* Directions *
Return each line of the records below that contains the word "poder".

-- Records shown follows --

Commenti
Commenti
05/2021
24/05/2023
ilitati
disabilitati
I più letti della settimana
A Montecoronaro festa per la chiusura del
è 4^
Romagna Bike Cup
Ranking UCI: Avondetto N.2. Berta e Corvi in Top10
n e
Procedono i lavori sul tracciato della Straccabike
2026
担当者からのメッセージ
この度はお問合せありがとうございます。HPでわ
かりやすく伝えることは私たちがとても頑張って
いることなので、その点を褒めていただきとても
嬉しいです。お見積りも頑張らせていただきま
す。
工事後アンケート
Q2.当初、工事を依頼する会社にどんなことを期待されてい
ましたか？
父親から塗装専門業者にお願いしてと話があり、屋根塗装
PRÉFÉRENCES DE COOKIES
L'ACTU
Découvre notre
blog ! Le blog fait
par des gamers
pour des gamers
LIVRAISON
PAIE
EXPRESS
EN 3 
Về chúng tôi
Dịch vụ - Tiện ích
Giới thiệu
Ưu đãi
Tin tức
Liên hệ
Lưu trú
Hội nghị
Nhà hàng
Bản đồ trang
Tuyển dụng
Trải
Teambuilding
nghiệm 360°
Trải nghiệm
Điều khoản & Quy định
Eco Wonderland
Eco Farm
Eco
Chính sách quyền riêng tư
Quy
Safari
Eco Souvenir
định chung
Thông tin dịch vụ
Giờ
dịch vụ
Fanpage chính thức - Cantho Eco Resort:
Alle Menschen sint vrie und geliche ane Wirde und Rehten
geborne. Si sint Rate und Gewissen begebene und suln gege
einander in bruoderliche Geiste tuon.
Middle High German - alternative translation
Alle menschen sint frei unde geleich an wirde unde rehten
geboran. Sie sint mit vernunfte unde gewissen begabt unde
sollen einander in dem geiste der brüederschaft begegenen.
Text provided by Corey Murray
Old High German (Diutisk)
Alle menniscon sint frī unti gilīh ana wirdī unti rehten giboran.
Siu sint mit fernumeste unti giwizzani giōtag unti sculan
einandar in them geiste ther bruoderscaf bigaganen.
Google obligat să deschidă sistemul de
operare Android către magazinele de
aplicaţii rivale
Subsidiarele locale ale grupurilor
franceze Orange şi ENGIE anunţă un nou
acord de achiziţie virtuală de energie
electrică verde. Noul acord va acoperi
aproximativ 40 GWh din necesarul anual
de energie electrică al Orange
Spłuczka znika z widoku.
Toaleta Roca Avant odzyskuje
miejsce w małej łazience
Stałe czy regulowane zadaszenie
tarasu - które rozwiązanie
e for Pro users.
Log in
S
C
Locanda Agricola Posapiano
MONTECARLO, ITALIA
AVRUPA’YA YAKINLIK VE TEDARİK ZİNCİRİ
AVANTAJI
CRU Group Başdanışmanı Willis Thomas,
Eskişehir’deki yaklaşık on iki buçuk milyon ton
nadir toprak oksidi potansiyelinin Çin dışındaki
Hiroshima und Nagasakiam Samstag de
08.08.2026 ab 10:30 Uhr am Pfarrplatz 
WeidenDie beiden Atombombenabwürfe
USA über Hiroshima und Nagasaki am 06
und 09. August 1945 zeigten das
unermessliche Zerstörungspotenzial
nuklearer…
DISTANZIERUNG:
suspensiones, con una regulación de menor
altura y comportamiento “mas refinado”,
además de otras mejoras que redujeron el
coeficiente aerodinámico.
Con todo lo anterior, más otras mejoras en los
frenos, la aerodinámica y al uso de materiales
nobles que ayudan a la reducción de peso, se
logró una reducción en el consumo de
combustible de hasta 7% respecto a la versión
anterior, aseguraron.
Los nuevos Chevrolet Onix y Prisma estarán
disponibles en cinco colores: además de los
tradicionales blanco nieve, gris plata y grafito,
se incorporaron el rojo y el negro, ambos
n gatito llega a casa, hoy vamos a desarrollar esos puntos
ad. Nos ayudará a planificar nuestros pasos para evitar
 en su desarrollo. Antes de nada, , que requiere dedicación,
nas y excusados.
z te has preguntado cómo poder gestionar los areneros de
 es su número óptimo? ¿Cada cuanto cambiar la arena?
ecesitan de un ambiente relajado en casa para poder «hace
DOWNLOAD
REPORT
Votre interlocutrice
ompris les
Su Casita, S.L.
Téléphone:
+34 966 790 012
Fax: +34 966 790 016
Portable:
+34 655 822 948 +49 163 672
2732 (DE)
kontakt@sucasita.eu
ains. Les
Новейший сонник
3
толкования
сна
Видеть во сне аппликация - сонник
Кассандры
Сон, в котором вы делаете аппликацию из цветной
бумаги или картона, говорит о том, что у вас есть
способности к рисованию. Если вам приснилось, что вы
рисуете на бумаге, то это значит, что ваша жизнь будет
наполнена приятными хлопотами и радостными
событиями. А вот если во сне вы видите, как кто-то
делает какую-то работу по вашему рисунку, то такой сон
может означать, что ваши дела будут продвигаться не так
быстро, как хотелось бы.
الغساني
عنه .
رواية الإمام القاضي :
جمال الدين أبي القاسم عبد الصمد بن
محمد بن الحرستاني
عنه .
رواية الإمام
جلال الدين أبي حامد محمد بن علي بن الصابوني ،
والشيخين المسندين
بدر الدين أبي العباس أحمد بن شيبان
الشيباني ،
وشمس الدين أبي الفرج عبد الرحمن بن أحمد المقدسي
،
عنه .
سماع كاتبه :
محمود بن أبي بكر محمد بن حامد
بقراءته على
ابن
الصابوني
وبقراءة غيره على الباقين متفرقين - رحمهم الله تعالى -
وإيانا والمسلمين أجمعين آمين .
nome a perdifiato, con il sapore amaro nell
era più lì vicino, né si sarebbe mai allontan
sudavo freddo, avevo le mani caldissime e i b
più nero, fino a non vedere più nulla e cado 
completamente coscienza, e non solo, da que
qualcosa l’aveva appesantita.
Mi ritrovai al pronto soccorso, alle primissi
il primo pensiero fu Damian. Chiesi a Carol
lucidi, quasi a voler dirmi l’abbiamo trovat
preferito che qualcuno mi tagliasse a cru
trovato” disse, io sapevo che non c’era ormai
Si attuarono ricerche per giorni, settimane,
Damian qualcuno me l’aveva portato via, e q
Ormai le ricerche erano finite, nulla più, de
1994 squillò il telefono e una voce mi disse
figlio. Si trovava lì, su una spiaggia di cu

-- Records shown concluded --

* Result of this task *
z te has preguntado cómo poder gestionar los areneros de
ecesitan de un ambiente relajado en casa para poder «hace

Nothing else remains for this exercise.